Les premiers mois de 2018 ont ainsi vu la généralisation de l’insurrection, en Irak, dans les secteurs où l’EI avait préparé son retour à la guérilla, la transition étant annoncée dès octobre 2017, et le groupe encourageant ses cellules clandestines à passer à l’action dans le numéro 125 de son hebdomadaire al-Naba (29 mars 2018). A partir de mars, notamment, l’activité devient de plus en plus intense.
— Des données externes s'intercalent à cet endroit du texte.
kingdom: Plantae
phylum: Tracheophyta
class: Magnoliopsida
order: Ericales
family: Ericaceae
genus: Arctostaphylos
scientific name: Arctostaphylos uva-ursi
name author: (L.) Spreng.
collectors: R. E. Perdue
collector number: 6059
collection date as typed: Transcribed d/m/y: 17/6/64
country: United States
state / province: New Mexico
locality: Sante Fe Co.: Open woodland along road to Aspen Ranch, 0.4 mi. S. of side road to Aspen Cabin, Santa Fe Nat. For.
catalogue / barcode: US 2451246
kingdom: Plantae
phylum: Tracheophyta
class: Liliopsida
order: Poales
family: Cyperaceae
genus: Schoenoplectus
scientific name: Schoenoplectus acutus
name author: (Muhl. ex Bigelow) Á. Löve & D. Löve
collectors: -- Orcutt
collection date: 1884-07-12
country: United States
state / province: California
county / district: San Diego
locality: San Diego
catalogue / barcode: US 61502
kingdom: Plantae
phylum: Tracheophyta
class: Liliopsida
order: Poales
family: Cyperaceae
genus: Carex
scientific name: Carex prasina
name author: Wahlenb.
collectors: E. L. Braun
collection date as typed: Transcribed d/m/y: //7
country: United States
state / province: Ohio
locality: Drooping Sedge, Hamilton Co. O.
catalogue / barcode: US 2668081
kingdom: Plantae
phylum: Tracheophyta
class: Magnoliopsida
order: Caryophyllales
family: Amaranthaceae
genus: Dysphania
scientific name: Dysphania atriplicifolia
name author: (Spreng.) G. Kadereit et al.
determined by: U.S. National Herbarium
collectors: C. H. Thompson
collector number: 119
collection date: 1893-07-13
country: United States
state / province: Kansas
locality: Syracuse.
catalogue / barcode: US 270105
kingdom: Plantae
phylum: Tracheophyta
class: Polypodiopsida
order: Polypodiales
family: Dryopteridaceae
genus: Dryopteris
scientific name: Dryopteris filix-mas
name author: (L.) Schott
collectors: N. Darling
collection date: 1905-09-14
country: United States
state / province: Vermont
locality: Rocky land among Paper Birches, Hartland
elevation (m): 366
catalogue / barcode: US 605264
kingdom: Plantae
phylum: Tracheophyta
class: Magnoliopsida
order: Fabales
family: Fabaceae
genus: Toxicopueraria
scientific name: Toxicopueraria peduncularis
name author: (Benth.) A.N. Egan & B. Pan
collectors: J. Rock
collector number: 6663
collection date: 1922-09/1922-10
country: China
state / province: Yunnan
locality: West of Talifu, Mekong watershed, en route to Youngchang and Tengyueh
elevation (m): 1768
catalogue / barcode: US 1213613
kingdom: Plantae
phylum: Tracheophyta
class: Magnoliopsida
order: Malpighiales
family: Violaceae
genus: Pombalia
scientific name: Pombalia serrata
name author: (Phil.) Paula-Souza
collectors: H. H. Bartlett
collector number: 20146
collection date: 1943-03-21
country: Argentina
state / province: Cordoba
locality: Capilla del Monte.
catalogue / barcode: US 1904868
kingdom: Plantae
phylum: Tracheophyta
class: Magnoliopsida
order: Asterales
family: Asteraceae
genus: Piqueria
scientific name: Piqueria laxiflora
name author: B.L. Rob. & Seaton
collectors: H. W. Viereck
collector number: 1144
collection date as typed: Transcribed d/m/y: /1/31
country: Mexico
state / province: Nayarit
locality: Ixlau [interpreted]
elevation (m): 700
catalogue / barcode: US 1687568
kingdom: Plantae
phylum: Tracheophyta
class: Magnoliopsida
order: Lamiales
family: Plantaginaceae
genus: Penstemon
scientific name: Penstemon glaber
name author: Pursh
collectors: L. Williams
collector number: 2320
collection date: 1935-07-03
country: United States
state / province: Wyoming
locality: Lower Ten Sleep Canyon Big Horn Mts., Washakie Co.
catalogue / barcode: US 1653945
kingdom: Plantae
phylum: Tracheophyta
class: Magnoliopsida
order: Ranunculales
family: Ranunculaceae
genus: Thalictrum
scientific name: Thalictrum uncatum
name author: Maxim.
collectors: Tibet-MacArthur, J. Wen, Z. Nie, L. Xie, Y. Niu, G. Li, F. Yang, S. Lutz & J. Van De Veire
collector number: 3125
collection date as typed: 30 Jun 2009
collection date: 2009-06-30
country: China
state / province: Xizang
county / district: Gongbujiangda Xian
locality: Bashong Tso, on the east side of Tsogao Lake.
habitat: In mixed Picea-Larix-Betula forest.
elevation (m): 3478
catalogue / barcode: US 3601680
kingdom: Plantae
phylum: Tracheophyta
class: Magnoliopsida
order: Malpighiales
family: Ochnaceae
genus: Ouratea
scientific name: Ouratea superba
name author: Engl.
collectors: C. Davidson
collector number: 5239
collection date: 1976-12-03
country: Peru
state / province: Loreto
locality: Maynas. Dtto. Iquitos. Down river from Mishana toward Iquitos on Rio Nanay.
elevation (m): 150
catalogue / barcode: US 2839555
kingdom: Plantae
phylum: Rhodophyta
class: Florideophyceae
Si l’EI n’a pas été capable d’empêcher ou de perturber le déroulement des élections en mai, il n’en demeure pas moins que le retour à l’insurrection lui permet de se maintenir dans plusieurs régions, une situation reconnue par des auteurs irakiens. L’analyse de la propagande de l’EI durant les 15 premiers jours de mai 2018 permet d’établir que l’organisation est plus présente dans 5 secteurs en particulier, et de manière plus limitée dans 6 autres.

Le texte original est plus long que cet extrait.